Keeping the big picture and the ripple effect of character choices in mind can be tough, but can also be very rewarding. It adds depth to the world, makes the characters feel like their choices matter (for good or ill) and, in the long run, can help the GM modify the way the players think about their characters' actions.

One of the best, and frankly most common situations where "actions have consequences" can be used to good effect is when players drag their feet after meeting the enemy. Say the heroes are assaulting a castle, and the players try to stop between each fight to heal or return to their base camp long enough to regain their spells. By thinking about what the castle's defenders are doing during these delays, the GM can make the case for a quick assault more compelling. If the heroes go in quick, they run into many off-duty guards in their underwear who just managed to grab a sword. If they stop, the guards have time don their armor, turn over tables to make barriers, form into fighting units and even blow the tower-top horn to call for reinforcements.
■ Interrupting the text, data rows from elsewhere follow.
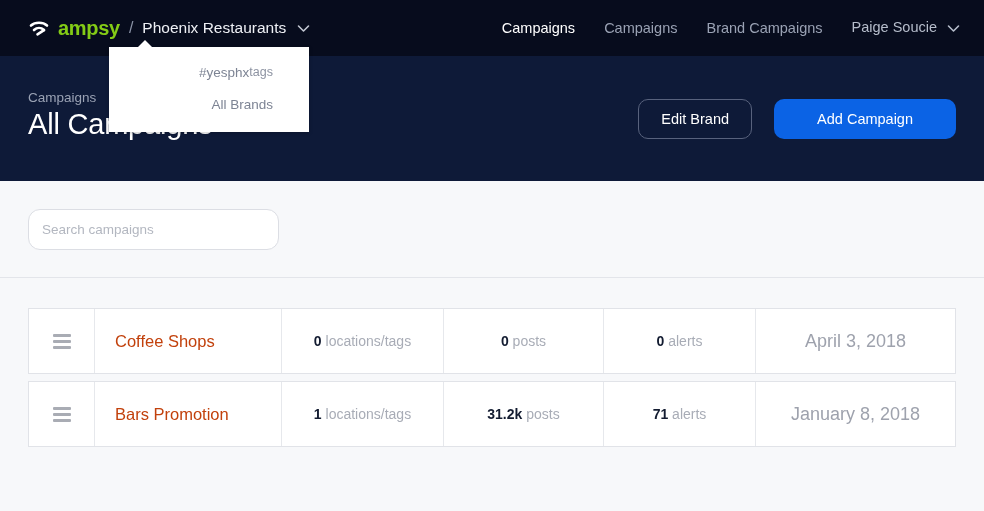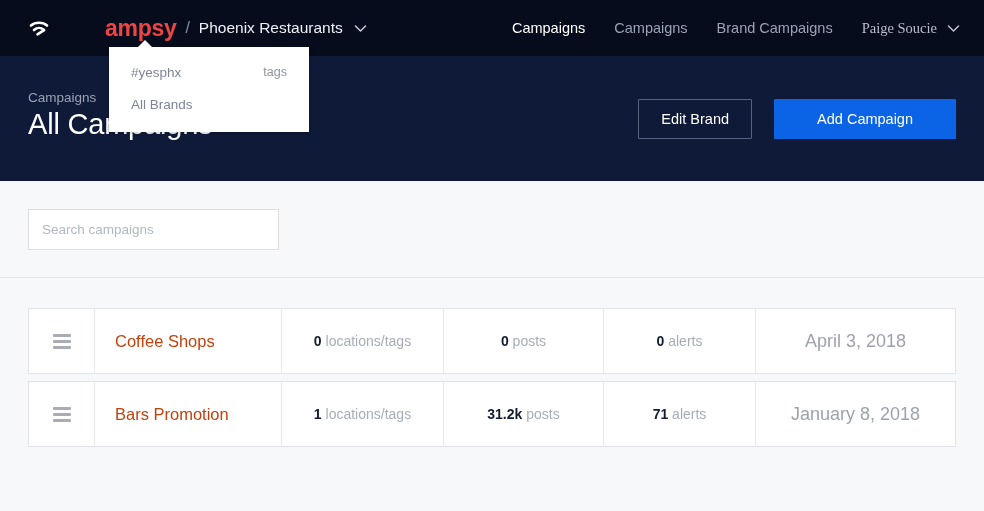--- a/index.html
+++ b/index.html
@@ -19,54 +19,54 @@
     display:flex; align-items:center;
   }
   .brand-group {
     display:flex; align-items:center; margin-left:28px; height:56px;
   }
   .logo-icon {
     width:22px; height:22px; margin-right:8px;
     display:flex; align-items:center; justify-content:center;
   }
   .logo-word {
-    color:#ef4444; font-size:23px; font-weight:bold; letter-spacing:-0.3px;margin-left:47px;
+    color:#84cc16; font-size:20px; font-weight:bold; letter-spacing:-0.3px;
   }
   .brand-sep { color:#8b93a7; font-size:16px; margin:0 9px; font-weight:400; }
   .brand-name { color:#eef0f5; font-size:15.5px; font-weight:400; }
   .brand-caret { margin-left:11px; display:flex; align-items:center; }
 
   .mainnav {
     position:absolute; right:24px; top:0; height:56px;
     display:flex; align-items:center; gap:29px;
   }
   .nav-link { font-size:14.5px; color:#9aa2b4; white-space:nowrap; cursor:pointer; }
   .nav-link.active { color:#ffffff; }
-  .user-menu { display:flex; align-items:flex-end; gap:10px; cursor:pointer;font-family:Liberation Serif, serif; }
+  .user-menu { display:flex; align-items:flex-start; gap:10px; cursor:pointer; }
   .user-menu .nav-link { color:#b6bdcb; }
 
   
   .hero {
     position:absolute; top:56px; left:0; width:984px; height:125px;
     background:#0e1a38;
   }
   .breadcrumb {
     position:absolute; left:28px; top:34px;
     font-size:13.5px; color:#9aa2b4;
   }
   .page-title {
     position:absolute; left:28px; top:52px;
     font-size:29px; color:#ffffff; font-weight:400; letter-spacing:-0.2px;
   }
   .hero-actions {
     position:absolute; right:28px; top:43px;
     display:flex; align-items:center; gap:22px;
   }
   .btn {
-    height:40px; border-radius:1px; font-size:14.5px;
+    height:40px; border-radius:10px; font-size:14.5px;
     display:flex; align-items:center; justify-content:center;
     cursor:pointer; white-space:nowrap;
   }
   .btn-outline {
     background:transparent; border:1px solid #5b6醒; border:1px solid #58627d;
     color:#ffffff; padding:0 22px;
   }
   .btn-primary {
     background:#0b63e5; color:#ffffff; padding:0 43px; border:none;
   }
@@ -80,34 +80,34 @@
   }
   .dropdown-caret {
     position:absolute; left:28px; top:-7px;
     width:0; height:0;
     border-left:8px solid transparent;
     border-right:8px solid transparent;
     border-bottom:8px solid #ffffff;
   }
   .dd-item {
     height:32px; display:flex; align-items:center;
-    padding:0 22px; font-size:13.5px; color:#7d8494; cursor:pointer;
+    padding:0 36px; font-size:13.5px; color:#7d8494; cursor:pointer;text-align:right;
   }
   .dd-item .dd-label { flex:1; }
   .dd-edit { font-size:12.5px; color:#8d93a2; cursor:pointer; }
 
   
   .searchzone {
     position:absolute; top:181px; left:0; width:984px; height:97px;
     background:#f7f8fa; border-bottom:1px solid #e3e5ea;
   }
   .search-input {
     position:absolute; left:28px; top:28px;
     width:251px; height:41px;
-    background:#ffffff; border:1px solid #dcdee4; border-radius:0;
+    background:#ffffff; border:1px solid #dcdee4; border-radius:12px;
     padding:0 13px; font-size:13.5px; color:#333;
     font-family:"Liberation Sans", sans-serif; outline:none;
   }
   .search-input::placeholder { color:#b3b7c0; }
 
   
   .tablezone {
     position:absolute; top:278px; left:0; width:984px; height:233px;
     background:#f7f8fa;
   }

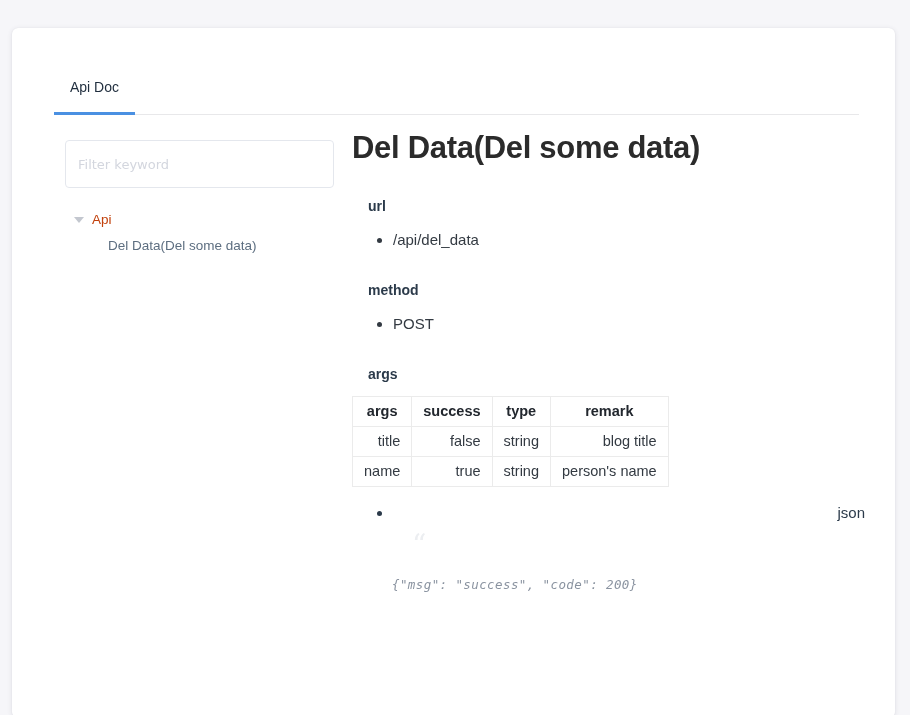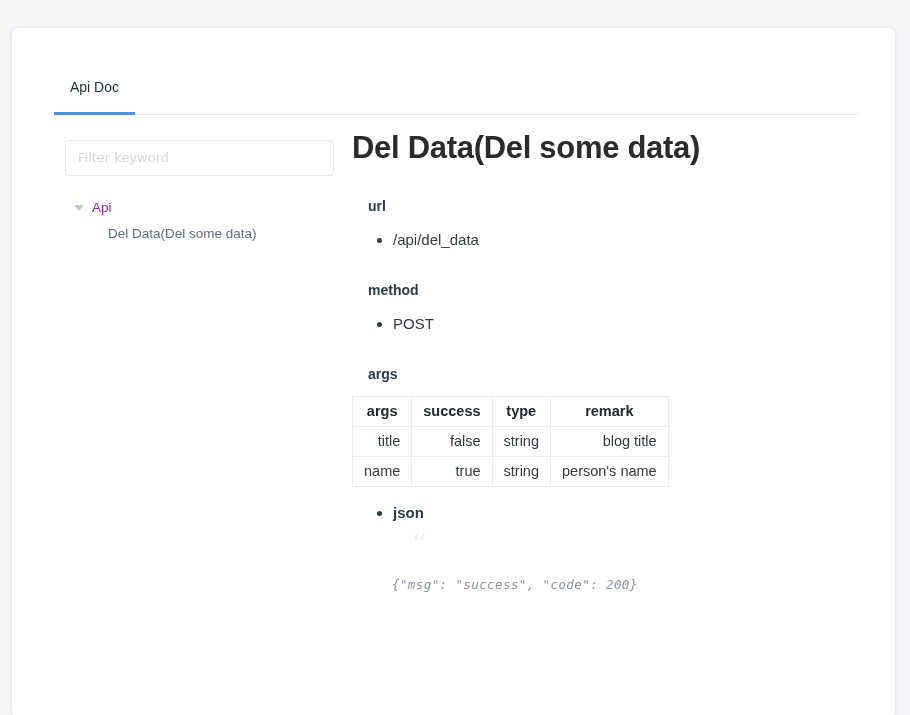--- a/index.html
+++ b/index.html
@@ -73,26 +73,26 @@
   
   .sidebar {
     position: absolute;
     left: 53px;
     top: 25px;
     width: 272px;
   }
   .filter-input {
     display: block;
     width: 269px;
-    height: 36px;
+    height: 48px;
     box-sizing: border-box;
     padding: 0 12px;
     border: 1px solid #e4e7ed;
     border-radius: 4px;
-    font-family: Liberation Serif, serif;
+    font-family: Liberation Sans, sans-serif;
     font-size: 13px;
     color: #5e6d82;
     outline: none;
     background: #fff;
   }
   .filter-input::placeholder {
     color: #d3d6de;
     font-family: "DejaVu Sans", sans-serif;
     font-size: 13px;
   }
@@ -110,21 +110,21 @@
     width: 0;
     height: 0;
     border-left: 5px solid transparent;
     border-right: 5px solid transparent;
     border-top: 6px solid #c3c7cf;
     margin-right: 8px;
     flex: 0 0 auto;
   }
   .tree-parent-label {
     font-size: 13.5px;
-    color: #a21caf;
+    color: #c2410c;
     line-height: 26px;
   }
   .tree-children { }
   .tree-leaf {
     height: 26px;
     line-height: 26px;
     padding-left: 96px;
     font-size: 13.5px;
     color: #5d6e80;
     cursor: pointer;
@@ -158,21 +158,21 @@
   ul.doc-list {
     margin: 14px 0 0 0;
     padding-left: 41px;
     list-style: disc;
   }
   ul.doc-list li {
     font-size: 15px;
     color: #333a42;
     line-height: 1.6;
   }
-  ul.doc-list li.bold-item { font-weight: bold; color: #2b3a4a; }
+  ul.doc-list li.bold-item { font-weight: normal; color: #2b3a4a; text-align: right; }
 
   
   table.args-table {
     margin-top: 14px;
     border-collapse: collapse;
     border: 1px solid #ebebeb;
     font-size: 14.5px;
     color: #333a42;
   }
   table.args-table th,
This technique is especially effective if the players are aware of the preparations being made (They hear shouted orders, footsteps and the overturning of tables).

Finally, the "actions have consquences" technique can help in dealing with problem players, or as a former GM of mine said, "chaotic stupid" players -i.e. those people who join a game with only the intention of amusing themselves to the detriment of the gaming group. In a lot of ways, these players are like improvisers who reject others' offers to ensure that they remain in the spotlight. "I'm not Old Man Withers! I'm your crazy niece, Petunia! Watch me do this crazy thing!"

If a GM provides consequences for a chaotic stupid character's antics, he/she can possibly convince the player to behave better, but will more likely just be able to quickly kill off the character and remove the player from the gaming group. My former GM who coined the phrase did just that. Our group was in a puzzle dungeon with paintings that came alive when a character touched them. The chaotic stupid character ran up to an all black painting and slapped his hand on it. Turns out the painting was actually a wall-sized gelatinous cube (like a macro-sized carnivorous amoeba). Stupid had his character light his loin cloth on fire and throw it at the cube. After the rest of the group finished killing it, Stupid takes a running leap into the black void of the painting. Thinking quickly, the GM had him fall into a raging underground river inhabited by a powerful water demon. That player and his character were out of the game after half a session.

Learning to say, "yes, and" to player choices requires a GM to quickly think on his/her feet just as it does in improv. However, the various "yes, and" techniques described above point to one of the ultimate truths that applies equally to a good game session and good improv. When done well, the players and the audience respectively don't know what was planned and what was just pulled out of nowhere.